- [EXERCISE REQUIREMENTS] Return, from the listing below, every line that includes "address".

- [SUPPLIED RECORDS]

################

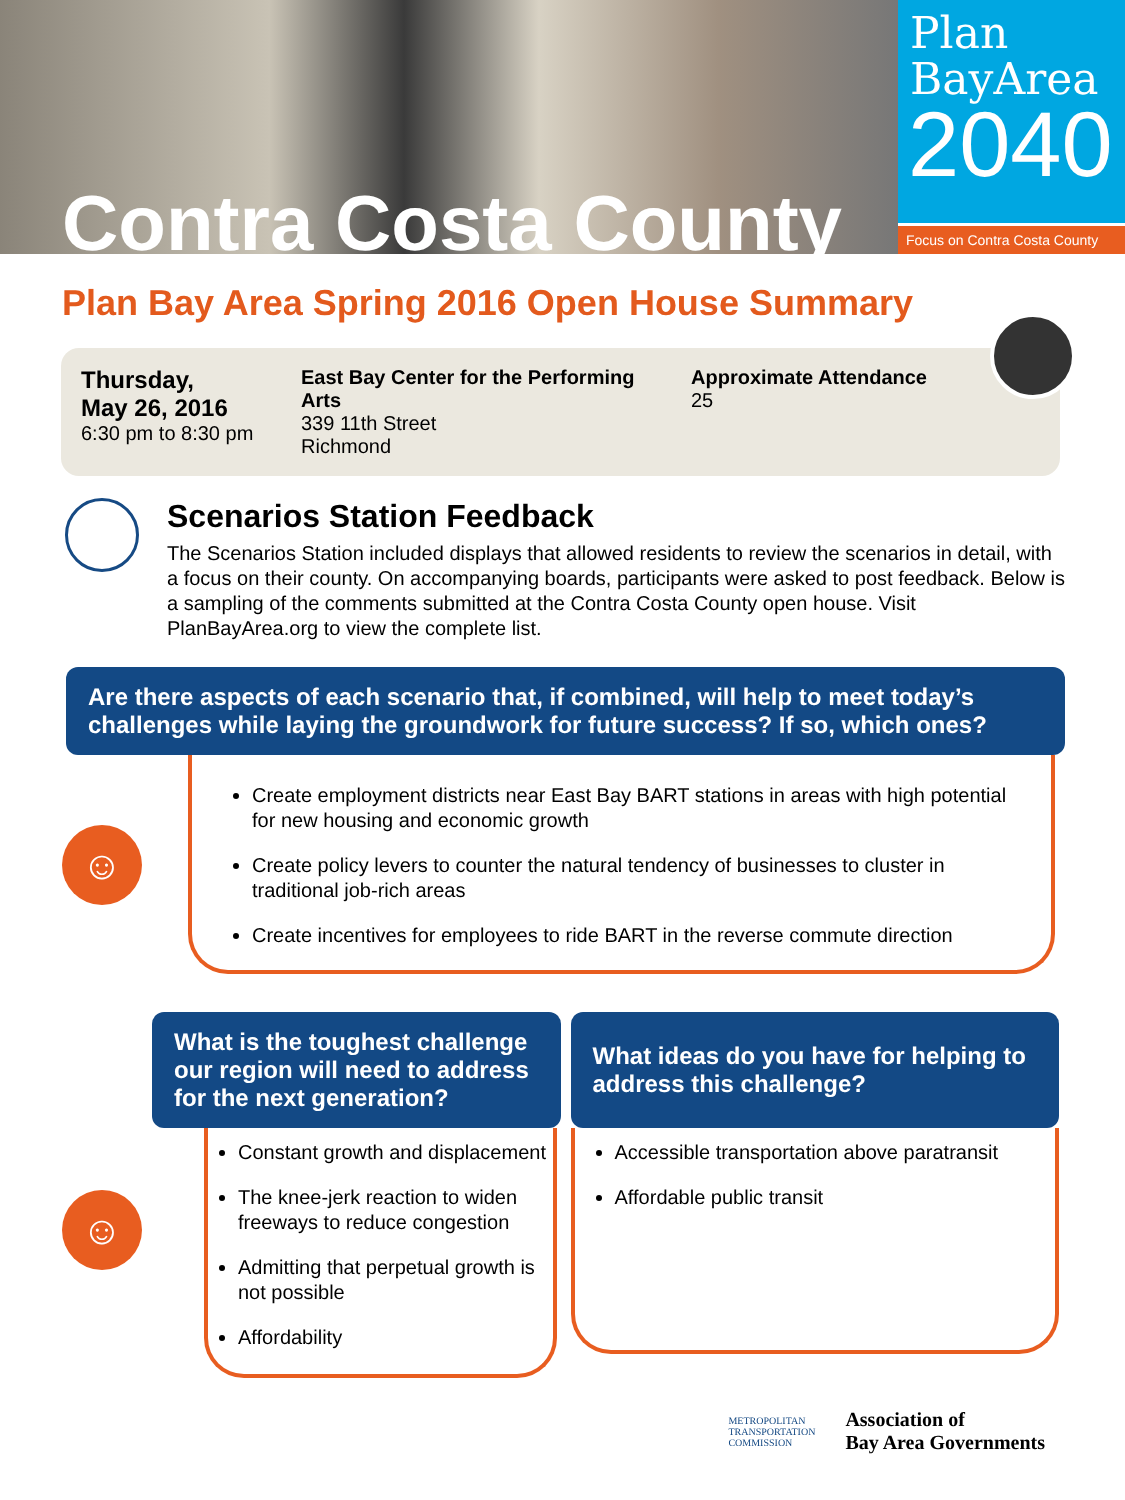Contra Costa County
Plan
BayArea
2040
Focus on Contra Costa County
Plan Bay Area Spring 2016 Open House Summary
Thursday,
May 26, 2016
6:30 pm to 8:30 pm
East Bay Center for the Performing Arts
339 11th Street
Richmond
Approximate Attendance
25
Scenarios Station Feedback
The Scenarios Station included displays that allowed residents to review the scenarios in detail, with a focus on their county. On accompanying boards, participants were asked to post feedback. Below is a sampling of the comments submitted at the Contra Costa County open house. Visit PlanBayArea.org to view the complete list.
Are there aspects of each scenario that, if combined, will help to meet today’s challenges while laying the groundwork for future success? If so, which ones?
☺
Create employment districts near East Bay BART stations in areas with high potential for new housing and economic growth
Create policy levers to counter the natural tendency of businesses to cluster in traditional job-rich areas
Create incentives for employees to ride BART in the reverse commute direction
☺
What is the toughest challenge our region will need to address for the next generation?
Constant growth and displacement
The knee-jerk reaction to widen freeways to reduce congestion
Admitting that perpetual growth is not possible
Affordability
What ideas do you have for helping to address this challenge?
Accessible transportation above paratransit
Affordable public transit
METROPOLITAN
TRANSPORTATION
COMMISSION
Association of
Bay Area Governments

################

- [EXPECTED OUTPUT]
What is the toughest challenge our region will need to address for the next generation?
What ideas do you have for helping to address this challenge?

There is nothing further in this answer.